Economic growth in the first quarter of 1997 was reported to be 5.6 percent, which pushed the estimated deficit down to $75 billion, about a quarter of what it was when I took office. On May 2, I announced that, at long last, I had reached a balanced budget agreement with Speaker Gingrich and Senator Lott and the congressional negotiators for both parties. Senator Tom Daschle also announced his support for the agreement; Dick Gephardt did not, but I was hoping he would come around once he had a chance to review it. The deal was much easier to make this time because economic growth had brought unemployment below 5 percent for the first time since 1973, boosting payrolls, profits, and tax revenues. In broad terms, the agreement extended the life of Medicare for a decade, while providing the annual mammogram and diabetes screening initiatives I wanted; extended health coverage to five million children, the largest expansion since the passage of Medicaid in the 1960s; contained the largest increase in education spending in thirty years; gave more incentives to businesses to hire welfare recipients; restored health benefits to disabled legal immigrants; funded the cleanup of five hundred more toxic waste sites; and provided tax relief close to the amount I had recommended. I met the Republicans halfway on the amount of Medicare savings, which I now believed we could achieve with good policy changes that didn’t hurt senior citizens, and the Republicans accepted a smaller tax cut, the child health insurance program, and the big education increase. We got about 95
percent of the new investments I had recommended in the State of the Union, and the Republicans took about two-thirds of the tax cut figure they had originally proposed. The tax cuts would now be far smaller than the Reagan tax reduction of 1981. I was elated that the countless hours of meetings, begun in late 1995 under the threat of a government shutdown, had produced the first balanced budget since 1969, and a good one to boot. Senator Lott and Speaker Gingrich had worked with us in good faith, and Erskine Bowles, with his negotiating skills and common sense, had kept things going with them and the principal congressional negotiators at critical moments.
Later in the month, when the budget agreement was brought to a vote in a resolution, 64 percent of the House Democrats joined 88 percent of the House Republicans in voting for it. In the Senate, where Tom Daschle was supporting the agreement, Democrats were in favor of the agreement even more strongly than Republicans, 82 to 74 percent.

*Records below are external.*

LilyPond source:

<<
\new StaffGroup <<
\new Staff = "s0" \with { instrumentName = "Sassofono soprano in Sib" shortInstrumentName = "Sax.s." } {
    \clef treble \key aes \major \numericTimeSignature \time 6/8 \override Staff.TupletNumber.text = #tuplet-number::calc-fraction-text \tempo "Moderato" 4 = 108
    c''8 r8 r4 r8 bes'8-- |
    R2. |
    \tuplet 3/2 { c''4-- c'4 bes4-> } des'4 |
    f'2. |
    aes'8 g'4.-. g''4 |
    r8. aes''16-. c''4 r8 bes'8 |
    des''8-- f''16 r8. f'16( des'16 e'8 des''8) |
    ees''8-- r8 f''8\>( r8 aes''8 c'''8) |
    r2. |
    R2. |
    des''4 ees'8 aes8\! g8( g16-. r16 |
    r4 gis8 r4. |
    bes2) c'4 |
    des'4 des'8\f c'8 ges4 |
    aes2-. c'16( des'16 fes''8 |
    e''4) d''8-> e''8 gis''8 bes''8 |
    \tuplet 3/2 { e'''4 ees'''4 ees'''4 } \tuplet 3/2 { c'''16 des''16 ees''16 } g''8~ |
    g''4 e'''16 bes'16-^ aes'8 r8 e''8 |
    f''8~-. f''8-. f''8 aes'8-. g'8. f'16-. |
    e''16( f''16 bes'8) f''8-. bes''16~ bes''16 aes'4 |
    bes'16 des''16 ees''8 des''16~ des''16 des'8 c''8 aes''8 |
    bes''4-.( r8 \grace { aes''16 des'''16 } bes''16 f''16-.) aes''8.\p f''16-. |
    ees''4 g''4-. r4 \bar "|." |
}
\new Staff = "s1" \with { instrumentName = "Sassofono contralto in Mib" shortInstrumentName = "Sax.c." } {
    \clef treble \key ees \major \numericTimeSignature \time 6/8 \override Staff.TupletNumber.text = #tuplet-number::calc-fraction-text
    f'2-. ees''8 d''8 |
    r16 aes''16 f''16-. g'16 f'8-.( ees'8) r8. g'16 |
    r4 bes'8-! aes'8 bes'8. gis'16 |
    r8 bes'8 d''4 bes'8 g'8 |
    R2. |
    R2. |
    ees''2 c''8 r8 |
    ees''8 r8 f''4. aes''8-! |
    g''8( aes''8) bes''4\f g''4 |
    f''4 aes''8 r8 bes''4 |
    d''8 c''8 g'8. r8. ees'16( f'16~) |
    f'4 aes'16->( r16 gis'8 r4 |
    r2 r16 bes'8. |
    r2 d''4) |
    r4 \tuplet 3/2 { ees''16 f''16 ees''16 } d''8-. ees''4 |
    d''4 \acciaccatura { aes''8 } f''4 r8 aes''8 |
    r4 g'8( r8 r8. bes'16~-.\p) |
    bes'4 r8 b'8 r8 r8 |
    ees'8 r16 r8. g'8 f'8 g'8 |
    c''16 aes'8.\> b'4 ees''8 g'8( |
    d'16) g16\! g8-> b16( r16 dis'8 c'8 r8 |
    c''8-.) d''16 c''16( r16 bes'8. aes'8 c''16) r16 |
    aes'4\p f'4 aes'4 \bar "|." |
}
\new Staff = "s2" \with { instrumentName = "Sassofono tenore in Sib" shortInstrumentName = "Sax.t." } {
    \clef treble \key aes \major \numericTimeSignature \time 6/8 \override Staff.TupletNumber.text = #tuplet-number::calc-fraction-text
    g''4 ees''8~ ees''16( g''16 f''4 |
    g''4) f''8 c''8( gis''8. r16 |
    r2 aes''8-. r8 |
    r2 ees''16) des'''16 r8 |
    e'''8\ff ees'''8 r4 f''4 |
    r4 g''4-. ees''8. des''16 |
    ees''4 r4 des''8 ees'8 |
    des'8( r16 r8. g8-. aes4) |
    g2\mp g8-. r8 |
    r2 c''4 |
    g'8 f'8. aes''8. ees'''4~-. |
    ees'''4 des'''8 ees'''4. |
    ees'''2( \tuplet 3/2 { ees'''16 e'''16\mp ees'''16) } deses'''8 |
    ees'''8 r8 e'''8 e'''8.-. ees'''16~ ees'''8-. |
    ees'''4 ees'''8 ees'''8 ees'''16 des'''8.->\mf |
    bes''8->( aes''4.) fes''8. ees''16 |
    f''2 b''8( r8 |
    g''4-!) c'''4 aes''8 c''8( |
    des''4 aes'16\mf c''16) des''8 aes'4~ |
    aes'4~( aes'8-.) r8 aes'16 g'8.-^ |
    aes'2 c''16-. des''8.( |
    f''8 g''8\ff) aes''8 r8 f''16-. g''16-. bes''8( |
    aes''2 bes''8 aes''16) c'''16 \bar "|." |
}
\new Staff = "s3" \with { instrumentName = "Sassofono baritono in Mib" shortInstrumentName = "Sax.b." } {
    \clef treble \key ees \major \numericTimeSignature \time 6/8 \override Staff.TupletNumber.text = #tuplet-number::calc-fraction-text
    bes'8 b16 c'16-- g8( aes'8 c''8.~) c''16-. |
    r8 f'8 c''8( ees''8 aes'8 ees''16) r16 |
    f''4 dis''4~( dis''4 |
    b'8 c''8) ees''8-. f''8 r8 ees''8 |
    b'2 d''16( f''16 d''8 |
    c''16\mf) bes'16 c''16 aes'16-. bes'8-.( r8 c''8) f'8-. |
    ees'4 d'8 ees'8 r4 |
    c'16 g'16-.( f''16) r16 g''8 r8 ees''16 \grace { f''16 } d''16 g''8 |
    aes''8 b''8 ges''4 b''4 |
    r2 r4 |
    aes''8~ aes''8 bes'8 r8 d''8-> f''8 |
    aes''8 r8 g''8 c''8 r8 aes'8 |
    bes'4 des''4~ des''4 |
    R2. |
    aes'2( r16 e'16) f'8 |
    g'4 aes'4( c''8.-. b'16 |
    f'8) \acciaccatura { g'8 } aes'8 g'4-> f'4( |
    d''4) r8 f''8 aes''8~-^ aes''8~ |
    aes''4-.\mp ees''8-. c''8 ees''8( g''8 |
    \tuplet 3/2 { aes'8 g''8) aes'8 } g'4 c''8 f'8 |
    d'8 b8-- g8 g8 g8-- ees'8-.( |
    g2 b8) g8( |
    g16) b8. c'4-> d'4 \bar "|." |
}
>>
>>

I took some criticism from Democrats who objected to the tax cut or to the fact that we were making the agreement at all. They argued that if we did nothing, the budget would be balanced the next year or the year afterward anyway because of the 1993 plan only Democrats had voted for; now we were going to let Republicans share the credit. That was true, but we were also going to get the biggest increase in higher education aid in fifty years, health care for five million kids, and middle-class tax cuts I supported. On the fifth, Mexican Independence Day, I left for a trip to Mexico, Central America, and the Caribbean. Little over a decade earlier, our neighbors had been plagued with civil wars, coups, dictators, closed economies, and desperate poverty. Now every nation in the hemisphere except one was a democracy, and the region as a whole was our largest trading partner; we exported twice as much to the Americas as to Europe and almost 50 percent more than to Asia. Still, there was too much poverty in the region, and we had serious problems with drugs and illegal immigration. I took a number of cabinet members and a bipartisan congressional delegation to Mexico with me as we announced new agreements designed to reduce illegal immigration and the influx of drugs across the Rio Grande. President Zedillo was an able, honest man with a strong supporting team, and I was sure he would try his best to deal with these problems. While I knew we could do better, I doubted there was a completely satisfactory solution to either of the two problems. There were a number of contributing factors to take into account. Mexico was poorer than the United States; the border was long; millions of Mexicans had relatives in our country; and many illegal immigrants came to the United States looking for work, often at low-paying, demanding jobs most Americans didn’t want to do. As for drugs, our demand was a magnet for them, and the drug cartels had a lot of money with which to bribe Mexican officials and plenty of hired guns to intimidate or kill those who didn’t want to cooperate. Some Mexican border police were offered five times their annual salary to look the other way on just one drug shipment. One honest prosecutor in northern Mexico had been shot more than one hundred times right in front of his house. These were tough problems, but I thought the implementation of our agreements would help.